In exercises that require the succour to be reached and distributed, it has relied on a handful of voluntary organisations, including Red Cross; or on government line agencies such as the Greater Chennai Corporation. In most situations, it would lean heavily on its members, who number around 200.
In the November 7-12 drive, it explored the Fibonacci-series effect of social media sharing, with results that encourage it to make the one-off experiment a habitual response.
“We put out a request on Facebook that we are preparing meals at a kitchen, and whoever would like to take the food and distribute it to the rain-hit, could come and collect it from us. That request brought 22 NGOs into the picture. Through them we managed to reach every nook and corner of Chennai, which includes reaching the needy with food packets in Pulianthope, using boats.”
- A journey of a 1000 miles begins with a single step.” Managing trustee Kishan Jain and others at RYA Metro, particularly those associated with its flagship Chennai Food Bank project, have their own, home-grown version of that popular saying, which originated from China. For them, it goes: “A distribution of four crore meals begins with a fistful of rice.”
- While mentioning how Chennai Food Bank has distributed four crore meals over the last 28 years, he harks back to the time when the initiative was growing out of fists. “We started a ‘muthi bhar anaj’ (fistful of rice) initiative 28 years ago. We distributed 2000 boxes, each with a capacity of five kilos to 2000 houses.. “They were told that whenever they start having their meal, they should think of those people who cannot afford a square meal and put a fistful of rice in that box. In a month, it would get filled up. We would have our van collect the rice boxes. Cleaning and packing the rice, we would distribute it to the needy. We would give it to the orphanages, every month some 10,000 kilos. During the pandemic, we could not continue with this initiative. Nobody would entertain our people who would go with this request. We converted that scheme to Sponsor A Child, which will take care of the child’s need for foodgrains for a year at ₹2000. As rice makes up the major part of our foodgrains programme, that amount is sufficient. Around 60 kilos of rice is required for a child for a year.”
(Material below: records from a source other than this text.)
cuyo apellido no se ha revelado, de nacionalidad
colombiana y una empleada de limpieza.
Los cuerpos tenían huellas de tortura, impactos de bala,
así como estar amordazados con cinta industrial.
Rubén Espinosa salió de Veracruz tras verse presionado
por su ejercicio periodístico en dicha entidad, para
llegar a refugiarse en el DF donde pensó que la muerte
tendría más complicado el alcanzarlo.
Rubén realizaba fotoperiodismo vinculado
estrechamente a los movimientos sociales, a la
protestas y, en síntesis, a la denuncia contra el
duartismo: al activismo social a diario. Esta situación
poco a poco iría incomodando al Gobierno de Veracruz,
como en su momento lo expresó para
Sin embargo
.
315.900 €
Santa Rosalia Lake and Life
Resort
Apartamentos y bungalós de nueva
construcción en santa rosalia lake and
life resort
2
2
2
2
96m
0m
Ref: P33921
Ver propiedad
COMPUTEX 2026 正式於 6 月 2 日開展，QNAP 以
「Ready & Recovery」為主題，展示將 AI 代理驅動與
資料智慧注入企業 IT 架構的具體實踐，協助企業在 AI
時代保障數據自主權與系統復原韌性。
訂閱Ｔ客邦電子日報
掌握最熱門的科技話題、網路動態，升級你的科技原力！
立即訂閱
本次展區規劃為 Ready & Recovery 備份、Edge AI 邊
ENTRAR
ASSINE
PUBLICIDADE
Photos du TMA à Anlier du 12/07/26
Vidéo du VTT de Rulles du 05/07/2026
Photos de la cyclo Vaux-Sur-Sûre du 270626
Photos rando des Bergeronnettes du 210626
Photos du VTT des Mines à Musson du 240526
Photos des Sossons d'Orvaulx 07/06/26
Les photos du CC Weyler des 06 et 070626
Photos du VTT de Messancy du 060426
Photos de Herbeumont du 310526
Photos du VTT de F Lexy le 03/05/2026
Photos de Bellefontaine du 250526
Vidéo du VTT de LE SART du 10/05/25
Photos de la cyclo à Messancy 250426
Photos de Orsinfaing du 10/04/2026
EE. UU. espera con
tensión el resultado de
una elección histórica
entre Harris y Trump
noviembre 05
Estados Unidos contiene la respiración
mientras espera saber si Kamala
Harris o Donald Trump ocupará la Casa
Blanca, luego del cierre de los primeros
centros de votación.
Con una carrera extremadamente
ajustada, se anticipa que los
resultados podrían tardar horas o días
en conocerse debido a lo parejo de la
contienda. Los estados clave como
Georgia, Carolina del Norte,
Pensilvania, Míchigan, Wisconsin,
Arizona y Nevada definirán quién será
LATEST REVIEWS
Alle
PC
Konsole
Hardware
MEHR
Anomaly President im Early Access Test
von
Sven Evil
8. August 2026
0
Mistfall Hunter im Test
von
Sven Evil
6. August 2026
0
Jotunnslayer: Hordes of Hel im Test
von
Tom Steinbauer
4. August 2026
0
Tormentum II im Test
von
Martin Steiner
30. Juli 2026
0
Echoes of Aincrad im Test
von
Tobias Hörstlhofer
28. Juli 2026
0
With a network of volunteering groups, there was more sharing and the aroma of the initiative spread wider.
“On the first day, we made 5,000 meals. On the last day, which was November 12, we made 20,000 meals. As the people came to know that someone is providing food they started coming here. With many of the volunteers who were distributing the meals telling us that in most of the places, normality had returned, we ended the initiative on November 12.”
On whether the RYA Metro would be open to having more volunteers on board for disaster relief, Kishan notes: “We run our office at a building that we own, at Saravana Mudali Street in T Nagar. Anyone who wants to volunteer with us during such crises can head to our office and have themselves registered with us.”